Cronaca

Milano, il 118 di nuovo sotto pressione: “Sembra febbraio. Siamo preparati, ma fa paura. Crescita esponenziale di chi ha problemi respiratori”

“Sembra di essere ritornati a febbraio, siamo preparati perché conosciamo quello a cui potremmo andare incontro, ma al tempo stesso ci fa paura saperlo”. Claudio Colzani è il coordinatore infermieristico dell’Aat (Articolazioni aziendali territoriali) 118 di Milano. Mentre parla le sirene delle ambulanze che portano pazienti al Pronto Soccorso del Niguarda non smettono di suonare. La data simbolo di questa nuova ondata per il 118 lombardo è sabato scorso, il 17 ottobre. “In un solo giorno l’aumento delle richieste di intervento è passato da 1200 a 1800” spiega la responsabile della Sala Operativa Regionale dell’Emergenza Unica Metropolitana, Alessandra Sforza.

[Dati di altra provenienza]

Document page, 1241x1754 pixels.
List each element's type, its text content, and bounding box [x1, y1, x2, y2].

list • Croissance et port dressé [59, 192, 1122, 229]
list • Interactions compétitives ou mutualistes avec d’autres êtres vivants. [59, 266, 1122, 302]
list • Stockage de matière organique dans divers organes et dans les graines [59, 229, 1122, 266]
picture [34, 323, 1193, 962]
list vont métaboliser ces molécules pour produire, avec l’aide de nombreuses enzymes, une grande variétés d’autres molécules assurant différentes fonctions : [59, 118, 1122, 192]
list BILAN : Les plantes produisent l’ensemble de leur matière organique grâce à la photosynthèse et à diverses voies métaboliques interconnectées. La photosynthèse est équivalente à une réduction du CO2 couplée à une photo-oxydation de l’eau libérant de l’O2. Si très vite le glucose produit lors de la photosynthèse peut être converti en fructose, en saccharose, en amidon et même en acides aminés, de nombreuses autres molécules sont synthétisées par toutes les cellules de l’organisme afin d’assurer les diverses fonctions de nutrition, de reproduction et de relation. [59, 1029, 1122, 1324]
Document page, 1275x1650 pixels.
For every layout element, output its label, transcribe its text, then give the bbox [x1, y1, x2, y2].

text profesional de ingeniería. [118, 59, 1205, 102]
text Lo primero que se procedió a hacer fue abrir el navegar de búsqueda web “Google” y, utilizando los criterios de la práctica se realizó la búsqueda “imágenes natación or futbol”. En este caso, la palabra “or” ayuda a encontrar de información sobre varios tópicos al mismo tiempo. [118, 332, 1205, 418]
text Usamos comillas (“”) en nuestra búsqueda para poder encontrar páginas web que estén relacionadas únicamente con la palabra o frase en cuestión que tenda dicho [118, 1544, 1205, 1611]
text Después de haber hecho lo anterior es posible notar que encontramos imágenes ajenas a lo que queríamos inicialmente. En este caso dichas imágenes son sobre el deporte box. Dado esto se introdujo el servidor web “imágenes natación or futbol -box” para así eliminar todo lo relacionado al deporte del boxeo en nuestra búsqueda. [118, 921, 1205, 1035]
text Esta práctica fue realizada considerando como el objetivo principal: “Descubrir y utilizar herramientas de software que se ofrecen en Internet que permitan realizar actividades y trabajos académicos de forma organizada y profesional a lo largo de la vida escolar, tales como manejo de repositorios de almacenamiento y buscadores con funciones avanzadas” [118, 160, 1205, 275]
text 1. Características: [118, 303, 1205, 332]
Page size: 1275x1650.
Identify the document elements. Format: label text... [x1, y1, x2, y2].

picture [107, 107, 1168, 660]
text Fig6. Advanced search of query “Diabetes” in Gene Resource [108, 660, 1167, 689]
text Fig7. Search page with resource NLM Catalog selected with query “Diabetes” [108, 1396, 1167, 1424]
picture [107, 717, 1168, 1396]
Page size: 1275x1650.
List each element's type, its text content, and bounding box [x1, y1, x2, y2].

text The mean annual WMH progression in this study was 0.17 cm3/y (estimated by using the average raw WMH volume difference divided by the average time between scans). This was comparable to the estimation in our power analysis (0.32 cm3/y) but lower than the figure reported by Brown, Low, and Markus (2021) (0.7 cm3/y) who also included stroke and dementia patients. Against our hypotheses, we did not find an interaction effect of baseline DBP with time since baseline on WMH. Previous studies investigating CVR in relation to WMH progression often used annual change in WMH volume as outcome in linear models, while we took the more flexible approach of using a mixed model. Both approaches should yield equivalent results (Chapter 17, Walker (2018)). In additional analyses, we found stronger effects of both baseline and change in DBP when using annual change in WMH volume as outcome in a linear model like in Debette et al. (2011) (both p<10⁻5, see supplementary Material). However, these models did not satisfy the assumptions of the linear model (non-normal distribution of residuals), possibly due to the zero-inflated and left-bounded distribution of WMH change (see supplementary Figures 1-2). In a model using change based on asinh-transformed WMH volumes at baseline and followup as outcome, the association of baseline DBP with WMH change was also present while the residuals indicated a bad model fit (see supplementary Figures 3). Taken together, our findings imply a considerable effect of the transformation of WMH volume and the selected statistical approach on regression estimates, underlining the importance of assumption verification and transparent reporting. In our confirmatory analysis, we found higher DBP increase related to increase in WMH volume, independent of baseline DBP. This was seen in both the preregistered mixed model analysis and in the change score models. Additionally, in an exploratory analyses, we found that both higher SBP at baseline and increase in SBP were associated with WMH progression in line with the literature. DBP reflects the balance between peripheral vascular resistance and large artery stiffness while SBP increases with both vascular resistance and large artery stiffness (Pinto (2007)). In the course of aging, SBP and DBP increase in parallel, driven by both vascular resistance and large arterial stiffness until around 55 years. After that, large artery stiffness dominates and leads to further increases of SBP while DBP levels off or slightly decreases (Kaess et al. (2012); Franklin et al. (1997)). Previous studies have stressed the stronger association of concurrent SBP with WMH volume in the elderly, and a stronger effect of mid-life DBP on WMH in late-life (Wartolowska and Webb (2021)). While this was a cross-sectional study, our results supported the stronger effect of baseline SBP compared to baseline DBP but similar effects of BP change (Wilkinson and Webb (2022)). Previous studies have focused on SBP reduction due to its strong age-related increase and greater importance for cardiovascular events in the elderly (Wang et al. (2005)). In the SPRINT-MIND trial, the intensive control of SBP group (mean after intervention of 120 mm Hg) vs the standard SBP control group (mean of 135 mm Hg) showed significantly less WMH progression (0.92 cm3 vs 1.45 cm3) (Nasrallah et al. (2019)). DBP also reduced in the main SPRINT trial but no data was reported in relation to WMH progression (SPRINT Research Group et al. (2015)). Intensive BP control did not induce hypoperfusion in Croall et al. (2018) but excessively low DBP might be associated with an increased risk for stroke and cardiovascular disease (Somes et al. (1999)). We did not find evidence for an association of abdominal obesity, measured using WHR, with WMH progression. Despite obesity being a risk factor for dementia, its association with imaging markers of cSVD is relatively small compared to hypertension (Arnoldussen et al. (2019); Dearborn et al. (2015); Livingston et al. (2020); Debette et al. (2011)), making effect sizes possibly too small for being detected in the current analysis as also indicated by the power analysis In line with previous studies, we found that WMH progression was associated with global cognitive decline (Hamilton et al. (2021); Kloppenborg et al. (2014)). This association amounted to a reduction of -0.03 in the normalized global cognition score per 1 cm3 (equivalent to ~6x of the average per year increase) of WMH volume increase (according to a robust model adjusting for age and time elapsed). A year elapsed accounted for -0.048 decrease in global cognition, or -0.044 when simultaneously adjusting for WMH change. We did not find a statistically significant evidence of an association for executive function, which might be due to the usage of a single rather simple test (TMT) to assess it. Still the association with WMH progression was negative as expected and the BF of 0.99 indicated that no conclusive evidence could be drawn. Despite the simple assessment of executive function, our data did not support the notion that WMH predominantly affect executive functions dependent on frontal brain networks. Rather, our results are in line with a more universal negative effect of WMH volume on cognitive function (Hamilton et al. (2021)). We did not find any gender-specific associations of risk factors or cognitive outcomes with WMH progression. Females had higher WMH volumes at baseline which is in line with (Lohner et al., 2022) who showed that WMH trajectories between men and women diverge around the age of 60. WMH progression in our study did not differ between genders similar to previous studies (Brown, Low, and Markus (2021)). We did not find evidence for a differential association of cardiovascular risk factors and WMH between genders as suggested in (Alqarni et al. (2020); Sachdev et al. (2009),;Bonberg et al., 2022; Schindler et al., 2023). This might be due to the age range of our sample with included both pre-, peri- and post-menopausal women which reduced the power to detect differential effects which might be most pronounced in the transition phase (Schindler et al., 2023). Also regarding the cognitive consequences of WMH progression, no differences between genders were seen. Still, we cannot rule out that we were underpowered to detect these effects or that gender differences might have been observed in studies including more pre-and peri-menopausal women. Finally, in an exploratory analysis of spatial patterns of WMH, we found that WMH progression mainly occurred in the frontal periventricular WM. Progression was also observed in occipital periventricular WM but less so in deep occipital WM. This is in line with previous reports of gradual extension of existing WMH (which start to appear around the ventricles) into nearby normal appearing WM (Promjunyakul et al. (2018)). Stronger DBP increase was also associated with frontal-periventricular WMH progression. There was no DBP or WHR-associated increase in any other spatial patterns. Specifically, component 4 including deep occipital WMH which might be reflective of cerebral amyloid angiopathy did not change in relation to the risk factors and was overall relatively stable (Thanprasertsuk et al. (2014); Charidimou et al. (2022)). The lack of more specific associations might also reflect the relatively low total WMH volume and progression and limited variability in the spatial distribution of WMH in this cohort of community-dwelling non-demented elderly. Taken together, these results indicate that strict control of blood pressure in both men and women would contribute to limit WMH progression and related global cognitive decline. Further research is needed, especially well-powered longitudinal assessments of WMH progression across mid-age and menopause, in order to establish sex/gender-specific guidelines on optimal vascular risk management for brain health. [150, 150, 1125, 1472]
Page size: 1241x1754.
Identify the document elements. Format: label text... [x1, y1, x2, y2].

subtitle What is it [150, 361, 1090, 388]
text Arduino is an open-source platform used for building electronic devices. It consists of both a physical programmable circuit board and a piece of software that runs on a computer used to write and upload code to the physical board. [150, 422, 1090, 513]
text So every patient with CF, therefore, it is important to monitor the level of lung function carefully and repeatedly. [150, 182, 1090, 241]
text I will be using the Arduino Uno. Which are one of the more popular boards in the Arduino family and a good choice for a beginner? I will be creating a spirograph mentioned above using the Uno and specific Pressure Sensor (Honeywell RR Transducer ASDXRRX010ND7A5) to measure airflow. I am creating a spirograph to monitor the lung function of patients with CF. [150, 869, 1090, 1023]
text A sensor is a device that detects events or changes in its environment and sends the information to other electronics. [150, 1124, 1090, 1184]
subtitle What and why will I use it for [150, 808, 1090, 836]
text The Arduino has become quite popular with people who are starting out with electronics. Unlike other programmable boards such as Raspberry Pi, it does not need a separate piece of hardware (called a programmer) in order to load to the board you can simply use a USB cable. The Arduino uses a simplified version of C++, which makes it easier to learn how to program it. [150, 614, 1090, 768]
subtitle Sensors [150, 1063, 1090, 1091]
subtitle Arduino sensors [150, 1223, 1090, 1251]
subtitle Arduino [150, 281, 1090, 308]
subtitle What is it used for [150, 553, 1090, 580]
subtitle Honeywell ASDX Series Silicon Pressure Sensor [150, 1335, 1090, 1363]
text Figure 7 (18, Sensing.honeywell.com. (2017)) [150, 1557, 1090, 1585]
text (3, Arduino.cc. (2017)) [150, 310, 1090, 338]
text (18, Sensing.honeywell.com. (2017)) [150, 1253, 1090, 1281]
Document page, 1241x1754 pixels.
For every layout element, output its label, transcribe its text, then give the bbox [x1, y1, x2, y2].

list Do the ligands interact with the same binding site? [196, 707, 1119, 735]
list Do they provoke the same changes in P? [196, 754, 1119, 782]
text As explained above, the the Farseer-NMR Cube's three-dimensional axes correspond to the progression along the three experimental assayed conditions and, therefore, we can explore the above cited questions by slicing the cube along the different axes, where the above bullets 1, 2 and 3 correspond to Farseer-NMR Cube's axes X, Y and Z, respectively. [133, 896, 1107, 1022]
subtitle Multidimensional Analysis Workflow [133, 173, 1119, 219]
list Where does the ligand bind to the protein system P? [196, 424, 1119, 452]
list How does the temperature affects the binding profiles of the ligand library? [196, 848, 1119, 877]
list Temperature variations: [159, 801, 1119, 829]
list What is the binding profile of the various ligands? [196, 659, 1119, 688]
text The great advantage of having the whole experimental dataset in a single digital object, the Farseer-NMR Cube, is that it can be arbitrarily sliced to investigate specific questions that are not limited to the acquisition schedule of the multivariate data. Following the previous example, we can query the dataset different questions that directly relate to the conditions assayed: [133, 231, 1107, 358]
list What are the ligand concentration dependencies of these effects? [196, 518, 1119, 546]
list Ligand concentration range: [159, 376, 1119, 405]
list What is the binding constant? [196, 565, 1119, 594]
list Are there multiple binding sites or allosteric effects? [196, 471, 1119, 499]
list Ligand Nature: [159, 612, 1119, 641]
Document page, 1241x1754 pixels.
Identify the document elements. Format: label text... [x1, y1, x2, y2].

La struttura copre un bacino di circa 4 milioni di persone. “Il trend delle persone che ci chiamano per problemi respiratori è in crescita esponenziale” spiega Sforza aggiungendo che “l’età media dei pazienti si è abbassata rispetto alla prima ondata”. Ma c’è un’altra differenza rispetto ai mesi di marzo e aprile: il peso sempre più importante delle aree metropolitane di Milano, Monza e Varese rispetto al resto della Regione. Qui si registrano gli incrementi più grandi, mentre nelle zone più colpite negli scorsi mesi l’andamento è stabile. “Gli interventi si concentrano nelle aree più densamente popolate – spiega Colzani – il grosso dei contagi si ha in ambiente familiare e lavorativo. Spesso l’intervento è per la persona chiamante, ma poi rileviamo la positività di tutta la famiglia”. Ma c’è un altro problema da affrontare in questi giorni. “Con l’aumento delle richieste per sintomi Covid sono aumentati i minuti di attesa delle ambulanze nei vari pronto soccorso dunque aumentano i tempi delle missioni” spiega la Sforza che lancia anche un appello a tutti i cittadini: “Noi siamo un numero per le emergenze. Tutte le altre richieste di informazioni devono essere rivolte a medici di famiglia, Asl, Ats altrimenti il rischio è di sovraffollare un sistema per le emergenze”.